___ Extract to read ___

Algemene Voorwaarden - General Terms and Conditions
for deliveries, services and terms of payment valid as of June 1, 2017
1. General information
The following regulations apply to the entire business relationship, including future business relationships, even if they are not expressly agreed again. Deviating terms and conditions of the business partner which we do not expressly accept in writing shall not be subject matter of the contract. With the inclusion of these General terms and conditions, all previous ones become invalid for future circumstances.
2. Offers and orders
We are bound to our offers for 30 days from the date of issue. All orders are only binding if they are confirmed by us in writing or if we comply with the delivery of the goods/services ordered. The sending of the invoice shall be deemed to be a written order confirmation.
If, after the written order confirmation or before delivery of the goods/services ordered, there is a significant deterioration in the financial and/or liquidity situation of the customer, or if such circumstances that already existed at the time the contract was concluded only become known later, we reserve the right to withdraw from the contract and to claim damages if the customer is not prepared, at our discretion, to perform concurrently, to provide security or to make an advance payment.
Orders from the customer are executed at the price (plus statutory VAT) that results from the price list valid on the day of delivery.

___ Dataset extract ___

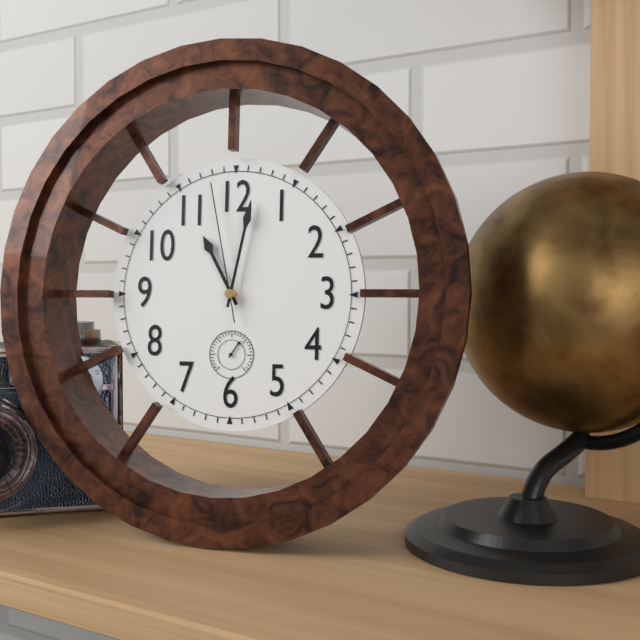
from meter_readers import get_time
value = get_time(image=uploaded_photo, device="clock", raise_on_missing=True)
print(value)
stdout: 11:02:58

___

• [Task instructions] Please state how long, according to the terms and conditions, the company is bound to its offers.

• [Output] For 30 days from the date of issue.